**What the task asks**
The full listing below must be printed exactly, word for word.

————

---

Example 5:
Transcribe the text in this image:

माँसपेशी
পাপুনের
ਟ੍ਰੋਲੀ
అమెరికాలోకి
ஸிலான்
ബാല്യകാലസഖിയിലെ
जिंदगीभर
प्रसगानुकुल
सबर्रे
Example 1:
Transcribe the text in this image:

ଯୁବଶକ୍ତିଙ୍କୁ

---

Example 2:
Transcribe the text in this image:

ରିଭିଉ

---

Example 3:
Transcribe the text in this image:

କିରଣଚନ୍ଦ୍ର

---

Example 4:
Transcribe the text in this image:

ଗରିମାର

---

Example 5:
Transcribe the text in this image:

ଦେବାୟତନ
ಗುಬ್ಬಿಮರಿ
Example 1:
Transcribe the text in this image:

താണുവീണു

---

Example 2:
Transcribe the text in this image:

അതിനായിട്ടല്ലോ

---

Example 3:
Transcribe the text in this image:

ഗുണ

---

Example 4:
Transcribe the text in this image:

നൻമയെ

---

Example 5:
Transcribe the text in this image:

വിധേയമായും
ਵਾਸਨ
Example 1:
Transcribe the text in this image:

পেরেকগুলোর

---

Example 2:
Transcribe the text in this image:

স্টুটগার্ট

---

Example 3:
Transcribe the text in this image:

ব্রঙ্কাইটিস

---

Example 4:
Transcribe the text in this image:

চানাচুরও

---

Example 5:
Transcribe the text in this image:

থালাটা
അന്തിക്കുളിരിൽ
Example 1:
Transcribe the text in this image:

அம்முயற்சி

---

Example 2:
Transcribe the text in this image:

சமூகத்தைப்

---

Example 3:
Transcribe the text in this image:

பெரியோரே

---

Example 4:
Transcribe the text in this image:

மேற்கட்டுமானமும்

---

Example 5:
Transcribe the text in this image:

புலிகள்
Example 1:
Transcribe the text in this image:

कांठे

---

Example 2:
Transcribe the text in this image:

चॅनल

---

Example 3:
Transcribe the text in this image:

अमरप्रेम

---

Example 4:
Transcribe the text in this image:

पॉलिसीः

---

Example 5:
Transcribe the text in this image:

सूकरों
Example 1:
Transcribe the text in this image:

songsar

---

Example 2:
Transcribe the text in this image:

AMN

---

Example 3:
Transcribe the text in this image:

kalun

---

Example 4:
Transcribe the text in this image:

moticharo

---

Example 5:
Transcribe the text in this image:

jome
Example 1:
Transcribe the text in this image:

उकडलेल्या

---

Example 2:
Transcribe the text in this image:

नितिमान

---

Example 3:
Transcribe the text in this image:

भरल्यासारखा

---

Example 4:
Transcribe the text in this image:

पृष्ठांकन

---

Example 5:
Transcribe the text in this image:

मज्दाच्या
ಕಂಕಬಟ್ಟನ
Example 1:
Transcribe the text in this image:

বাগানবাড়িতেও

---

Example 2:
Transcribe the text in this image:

————

**Answer section**
---

Example 5:
Transcribe the text in this image:

माँसपेशी
পাপুনের
ਟ੍ਰੋਲੀ
అమెరికాలోకి
ஸிலான்
ബാല്യകാലസഖിയിലെ
जिंदगीभर
प्रसगानुकुल
सबर्रे
Example 1:
Transcribe the text in this image:

ଯୁବଶକ୍ତିଙ୍କୁ

---

Example 2:
Transcribe the text in this image:

ରିଭିଉ

---

Example 3:
Transcribe the text in this image:

କିରଣଚନ୍ଦ୍ର

---

Example 4:
Transcribe the text in this image:

ଗରିମାର

---

Example 5:
Transcribe the text in this image:

ଦେବାୟତନ
ಗುಬ್ಬಿಮರಿ
Example 1:
Transcribe the text in this image:

താണുവീണു

---

Example 2:
Transcribe the text in this image:

അതിനായിട്ടല്ലോ

---

Example 3:
Transcribe the text in this image:

ഗുണ

---

Example 4:
Transcribe the text in this image:

നൻമയെ

---

Example 5:
Transcribe the text in this image:

വിധേയമായും
ਵਾਸਨ
Example 1:
Transcribe the text in this image:

পেরেকগুলোর

---

Example 2:
Transcribe the text in this image:

স্টুটগার্ট

---

Example 3:
Transcribe the text in this image:

ব্রঙ্কাইটিস

---

Example 4:
Transcribe the text in this image:

চানাচুরও

---

Example 5:
Transcribe the text in this image:

থালাটা
അന്തിക്കുളിരിൽ
Example 1:
Transcribe the text in this image:

அம்முயற்சி

---

Example 2:
Transcribe the text in this image:

சமூகத்தைப்

---

Example 3:
Transcribe the text in this image:

பெரியோரே

---

Example 4:
Transcribe the text in this image:

மேற்கட்டுமானமும்

---

Example 5:
Transcribe the text in this image:

புலிகள்
Example 1:
Transcribe the text in this image:

कांठे

---

Example 2:
Transcribe the text in this image:

चॅनल

---

Example 3:
Transcribe the text in this image:

अमरप्रेम

---

Example 4:
Transcribe the text in this image:

पॉलिसीः

---

Example 5:
Transcribe the text in this image:

सूकरों
Example 1:
Transcribe the text in this image:

songsar

---

Example 2:
Transcribe the text in this image:

AMN

---

Example 3:
Transcribe the text in this image:

kalun

---

Example 4:
Transcribe the text in this image:

moticharo

---

Example 5:
Transcribe the text in this image:

jome
Example 1:
Transcribe the text in this image:

उकडलेल्या

---

Example 2:
Transcribe the text in this image:

नितिमान

---

Example 3:
Transcribe the text in this image:

भरल्यासारखा

---

Example 4:
Transcribe the text in this image:

पृष्ठांकन

---

Example 5:
Transcribe the text in this image:

मज्दाच्या
ಕಂಕಬಟ್ಟನ
Example 1:
Transcribe the text in this image:

বাগানবাড়িতেও

---

Example 2:
Transcribe the text in this image:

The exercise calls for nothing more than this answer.